There have been seven studies outside the U.S. in which patients with the earliest stage of appendicitis either received antibiotics or underwent an urgent appendectomy. All patients were hospitalized for several days. Together, these studies found that an antibiotic approach appeared to be safe and was associated with quicker recovery compared to surgery. But over a year's time, about 25 percent of patients had appendicitis that required surgery.
Our UCLA group was the first to receive National Institutes of Health funding and conducted the first U.S. trial last year. In that study done at Olive View-UCLA Medical Center, the innovation we found was that most patients treated with antibiotics could be successfully managed as outpatients, thus avoiding hospital admission and increasing the potential to substantially reduce costs.
The bottom line is that managing appendicitis with antibiotics shows promise as a safe, lower-cost alternative to surgery. However, we should not discount the safety of surgery established over decades and its effectiveness to cure the disease once and for all. Surgery also has advanced with endoscopic techniques.

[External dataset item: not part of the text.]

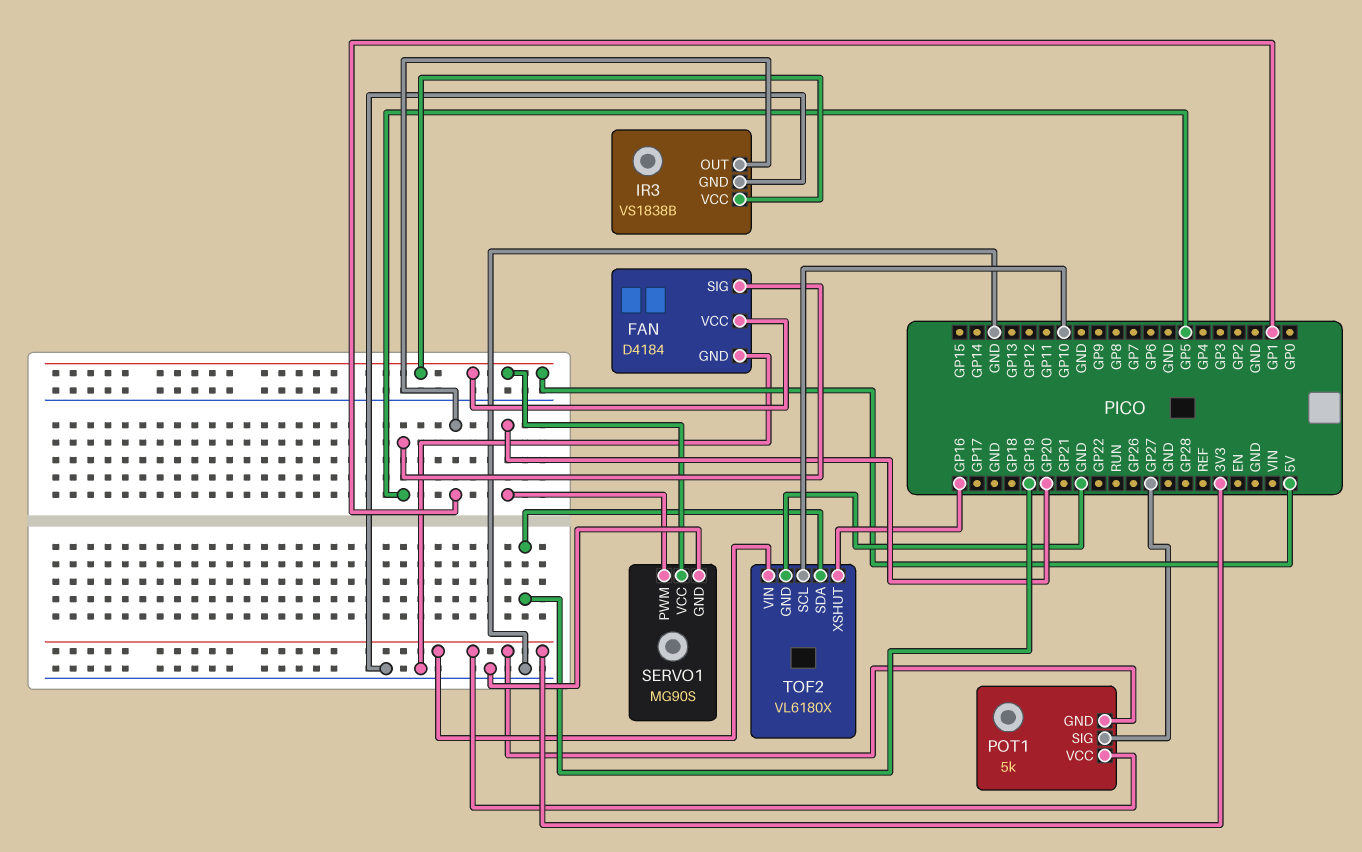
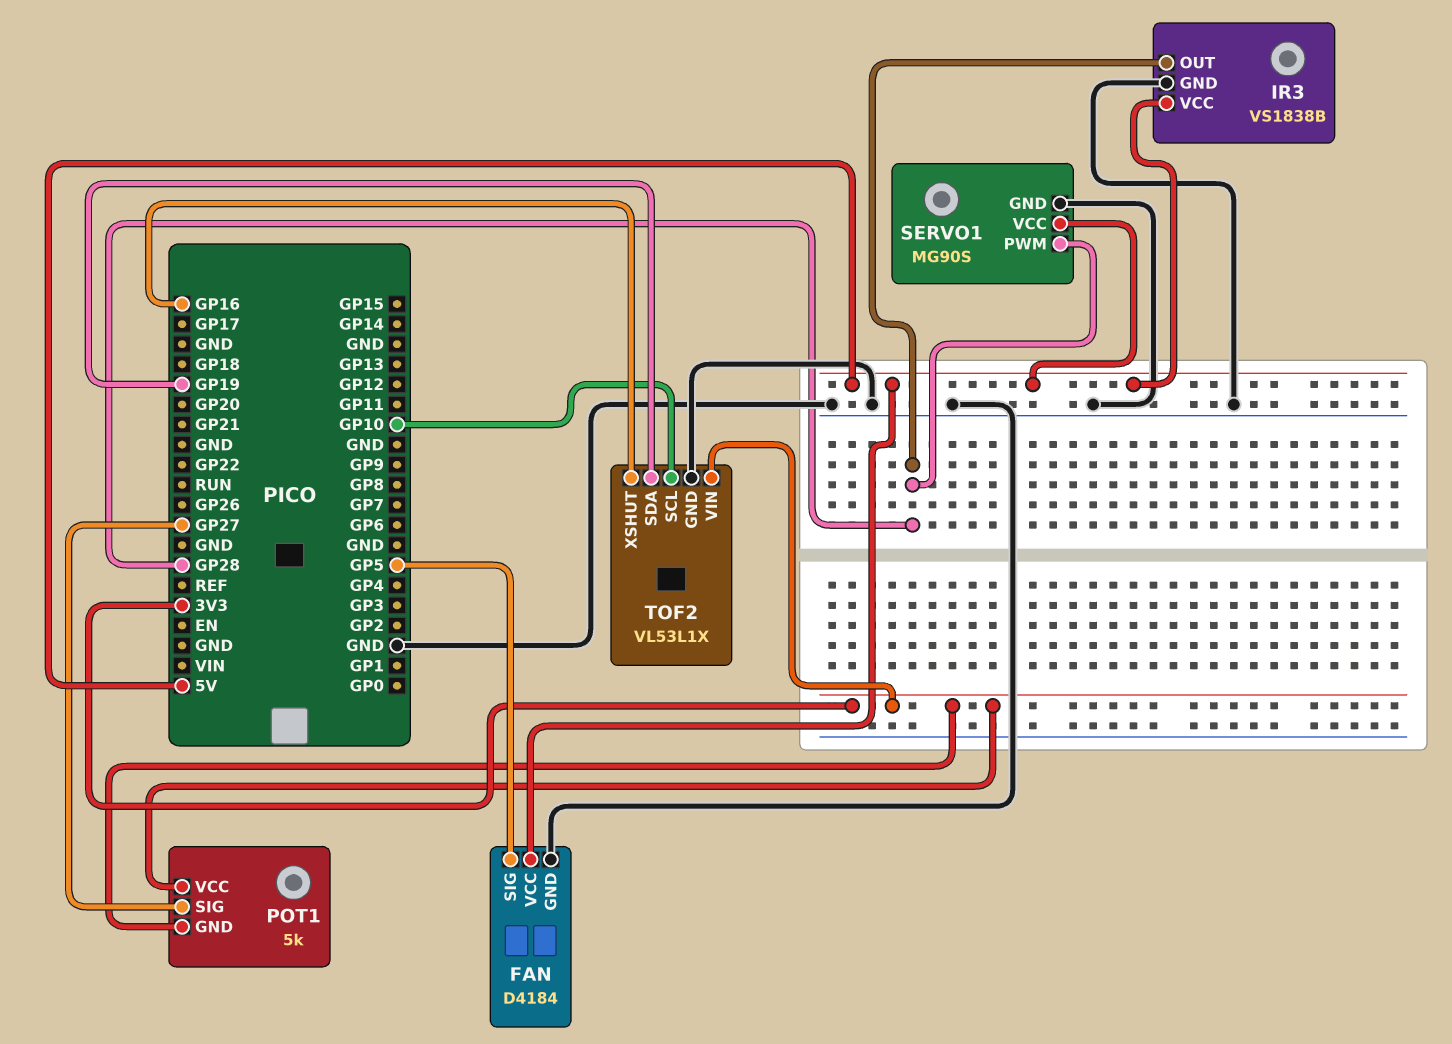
IR3 pin OUT: GP1 -> GP28
SERVO1 pin PWM: GP20 -> GP28
TOF2: VL6180X -> VL53L1X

Far more data are needed to determine the risk and benefit tradeoffs in individual patients and how these might best be incorporated in a model of shared decision-making with patients.
How will you go about collecting additional data?
We will be comparing the outcomes of more than 1,500 patients diagnosed with appendicitis at UCLA-affiliated and other hospitals across the country. Participants will be randomly selected for treatment with either antibiotics or an appendectomy, and we will track a wide range of data over a year or more. Among those data points are recurrence of appendicitis, length of hospital stay, repeat health care visits and treatment costs. We also will track patient experiences using self-reported quality-of-life measurements like pain and discomfort, mobility and anxiety.
It is the largest randomized clinical trial on this subject. Dr. David Flum, a surgeon at the University of Washington, is the principal investigator, and I am the study director.
We've been working on this project for several years and anticipate completion in 2021.
Recently, there has been extensive news coverage about the spread of so-called "superbugs" — bacteria that develop a resistance to medication in part due to the overuse of antibiotics. Are you concerned that using antibiotics to treat appendicitis will contribute to the problem?
No. The spread of medication-resistant bacteria is a serious challenge. But antibiotics, when properly prescribed, are an important tool in fighting illness. Use of antibiotics presents problems when they are inappropriately prescribed for conditions without a demonstrated need, such as for colds and simple bronchitis. It's also problematic when antibiotics are dumped into our food supply; the single largest user of antibiotics is the livestock industry.